**Provided text**
◆ ◆ ◆
Use ANALYZE statements and the auto-analyze feature to collect statistics about a database - Hologres

This topic describes how to use ANALYZE statements and the auto-analyze feature.

ANALYZE statements

Statistics determine whether a suitable execution plan can be generated. Hologres collects sample statistics about data distribution and characteristics, table statistics, column statistics, the number of rows, the number of columns, field width, cardinality, frequency, maximum value, minimum value, high-frequency values, and bucket distribution characteristics. These statistics can help the optimizer update the estimated cost for operator execution, narrow down the query range, and estimate the optimal join order, the memory overheads, and the degree of parallelism (DOP). This way, the optimizer can generate an optimal execution plan.
◆ ◆ ◆
**Records supplied**

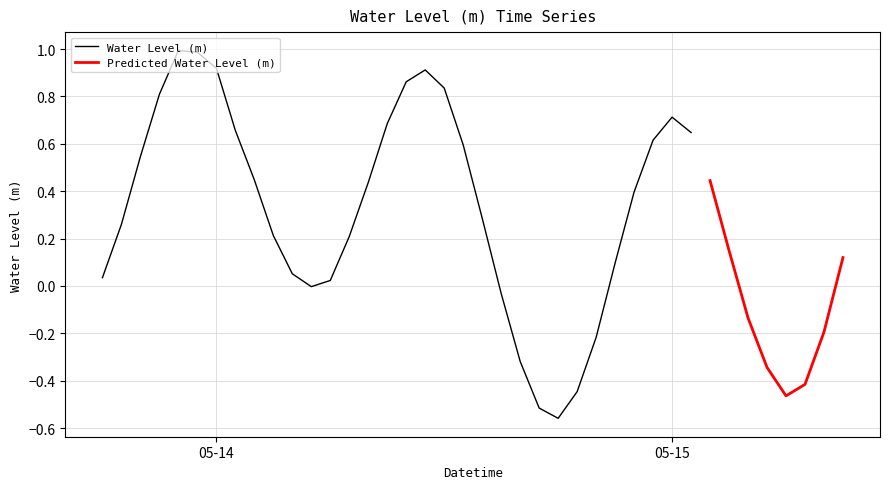

True or false: the data shows 1.6 at 2023-05-14 11:00:00.

False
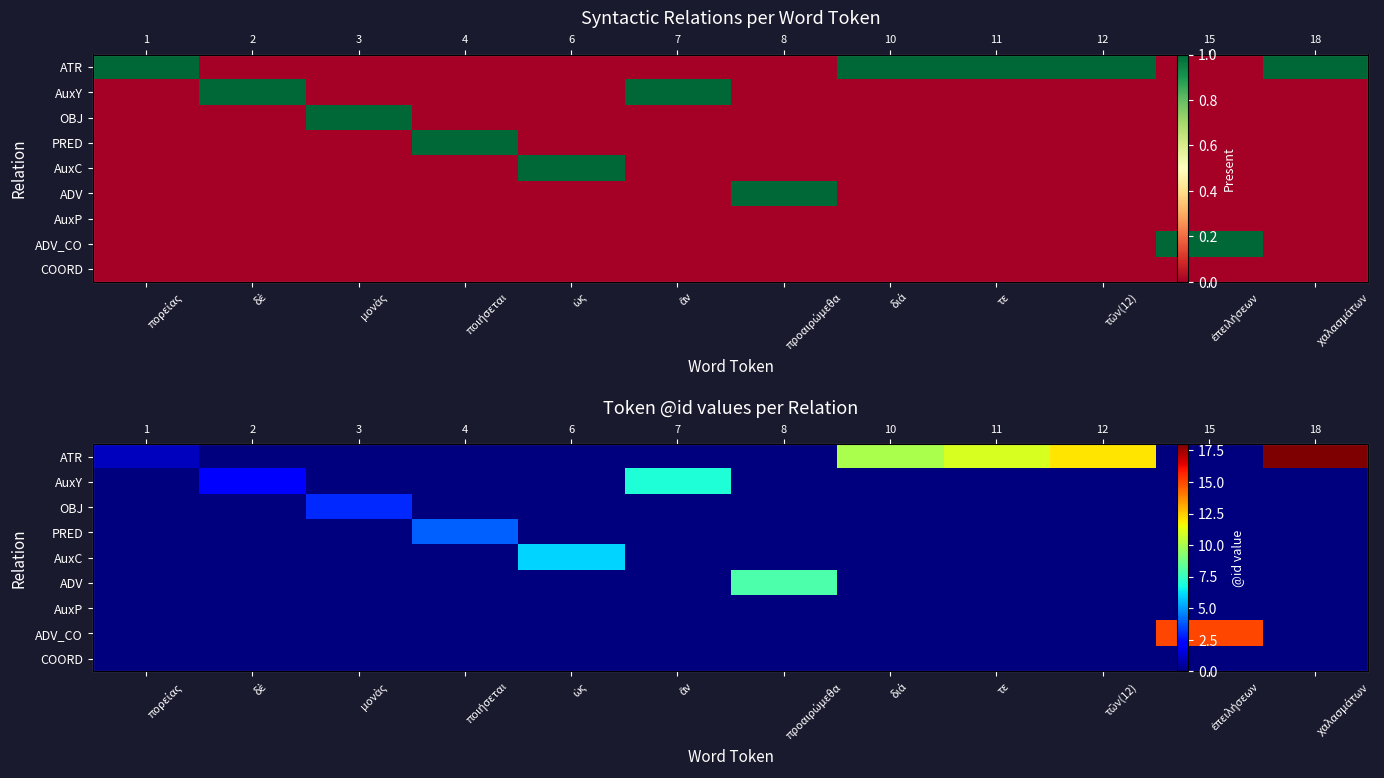

What is the spread (max minus min) of values at δὲ?

2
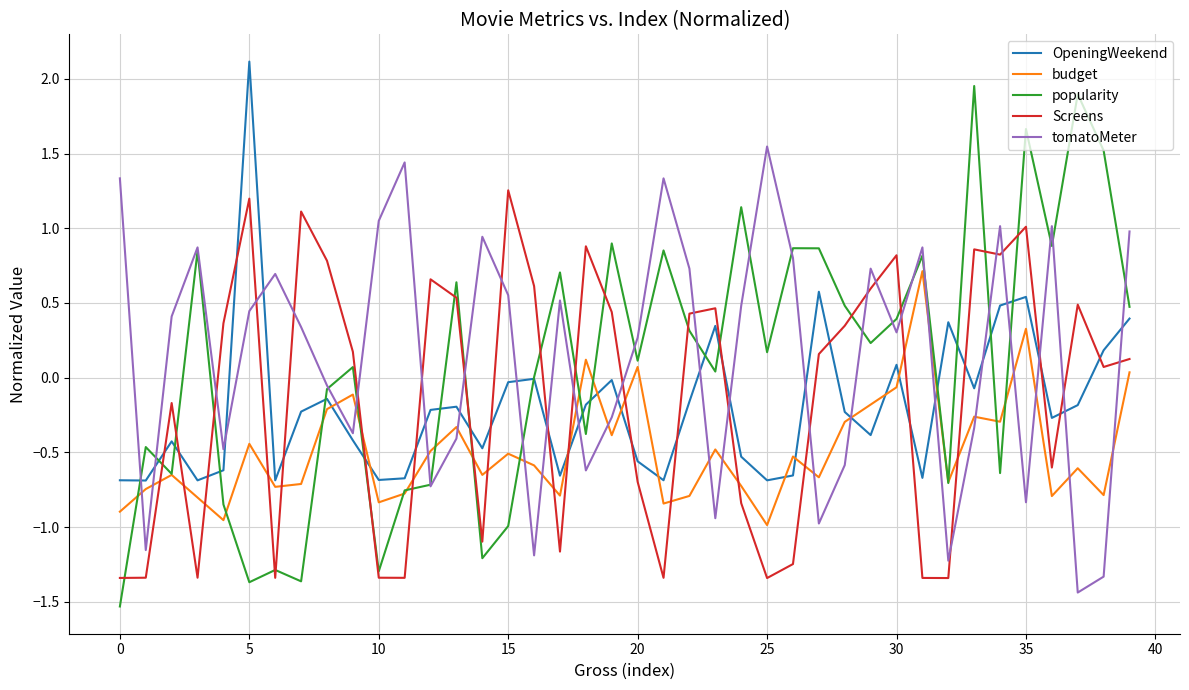

What is the maximum value shown in the chart?

2.1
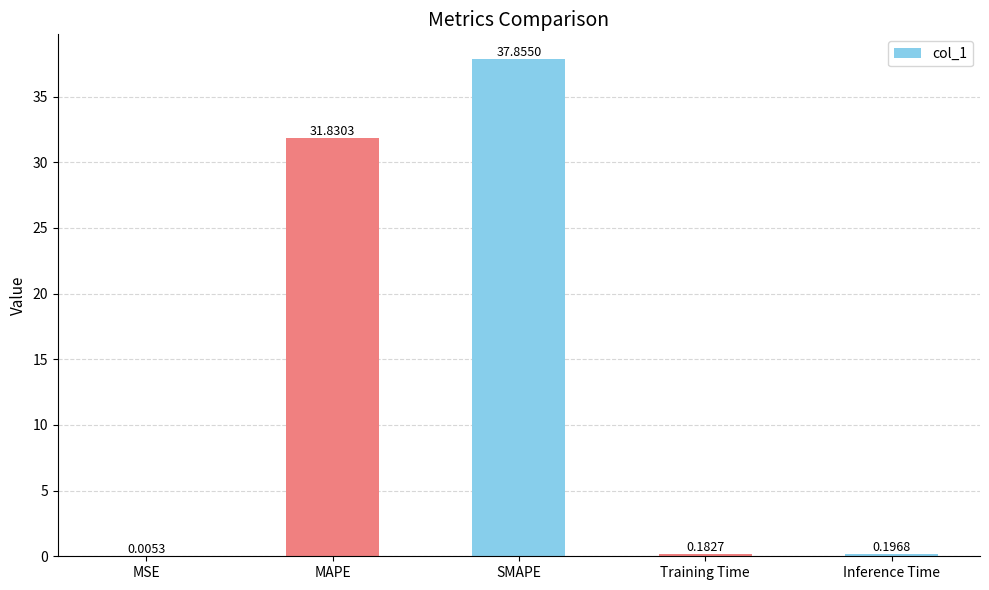

What is the change in value from MSE to MAPE?

+31.8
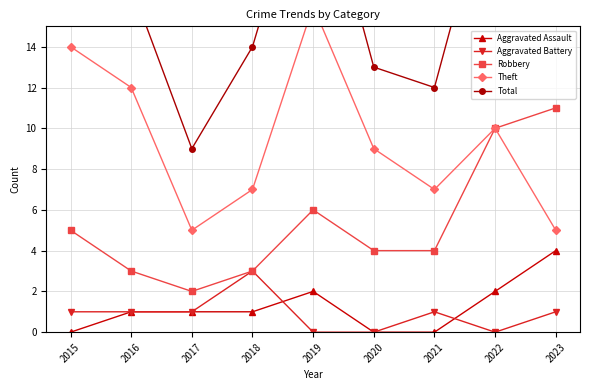

How many lines are shown in the chart?

5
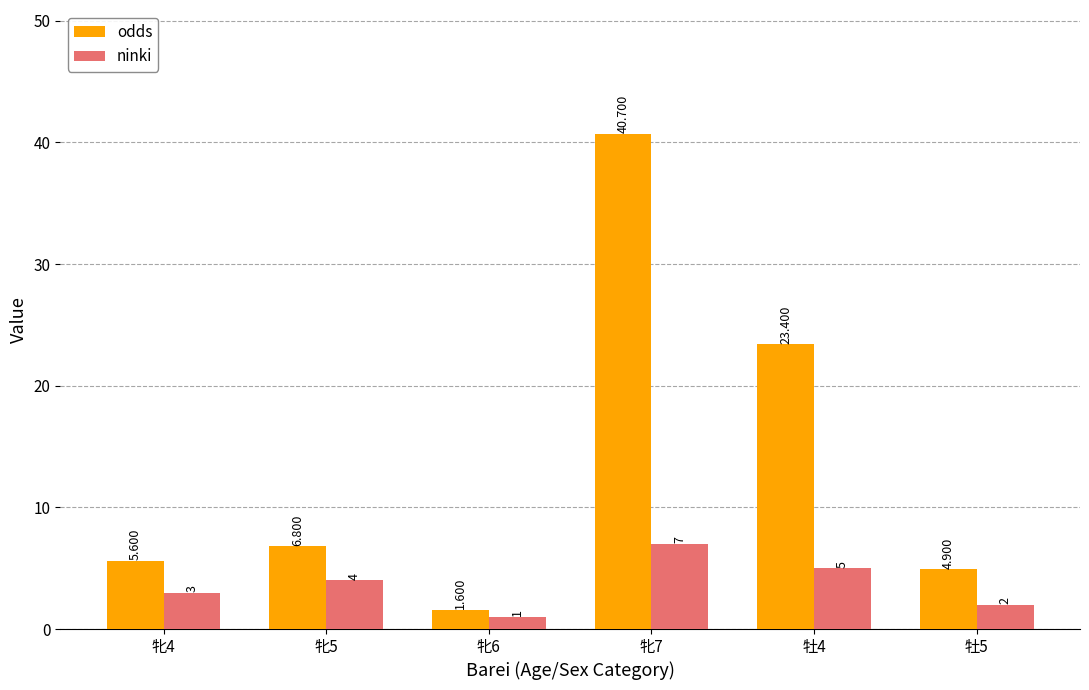

Rank the series by their average value, from highest to lowest.

odds, ninki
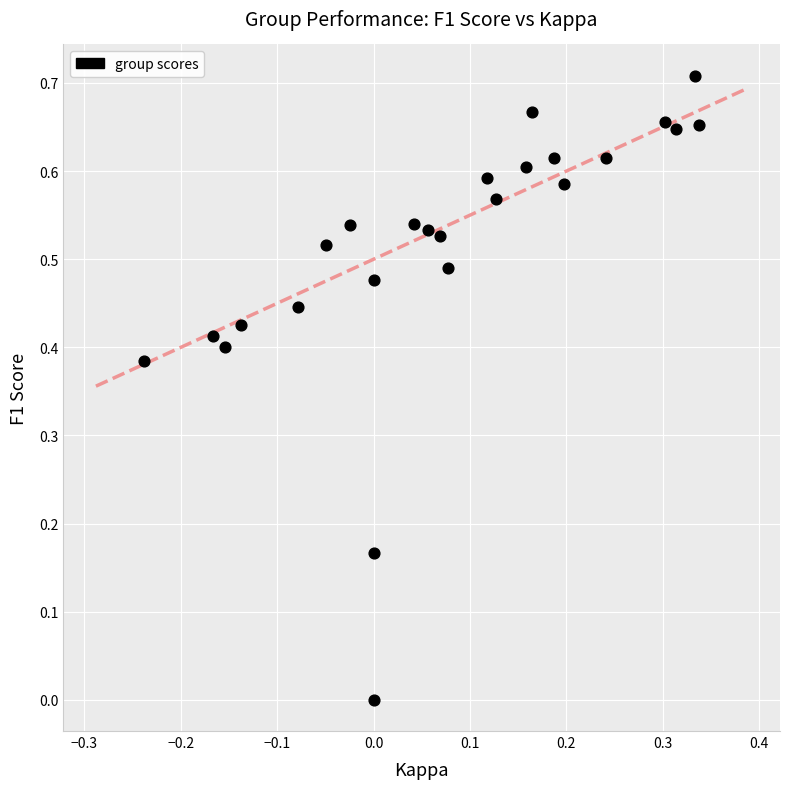

How many points are shown in the scatter plot?

25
◆ ◆ ◆
**Questions on the material**
- 1) In the Block 1 entries, replace "chart" with "graph" wherever it occurs and change nothing else. Leave out the picture lines.
- 2) Extend the Hologres text on ANALYZE statements and auto-analyze, picking up right after its final sentence.
The Hologres text and the entries in Block 1 have no connection to each other.

**Responses by item number**
- 1)
True or false: the data shows 1.6 at 2023-05-14 11:00:00.

False

What is the spread (max minus min) of values at δὲ?

2

What is the maximum value shown in the graph?

2.1

What is the change in value from MSE to MAPE?

+31.8

How many lines are shown in the graph?

5

Rank the series by their average value, from highest to lowest.

odds, ninki

How many points are shown in the scatter plot?

25

- 2)
You can use ANALYZE statements to collect statistics about table data in your database. Then, the optimizer of Hologres generates an optimal query plan based on the statistics to improve query efficiency.

Syntax

-- The following ANALYZE statement is used to update the statistics about a table. The statistics about all columns in the table are collected by default.
analyze <tablename>;

-- The following ANALYZE statement is used to update the statistics about specified columns. This statement helps collect more data than the analyze <tablename> statement that is used to collect statistics about a table based on sampled data. Therefore, statistics collected by using this statement are more accurate. This statement is used to update the statistics about a column that stores conditions.
analyze <tablename>(<colname>, <colname>);

Parameters
The tablename parameter specifies the name of the table about which you want to update statistics, and the colname parameter specifies the name of the column about which you want to update statistics.
Syntax description
The two ANALYZE statements have the following similarities and differences:
- Similarities
  - The two ANALYZE statements can be used to collect statistics about one or more columns. Information that is collected includes the number of rows, column width, most common values in the columns, histograms of the columns, and number of distinct values (NDV) in the columns.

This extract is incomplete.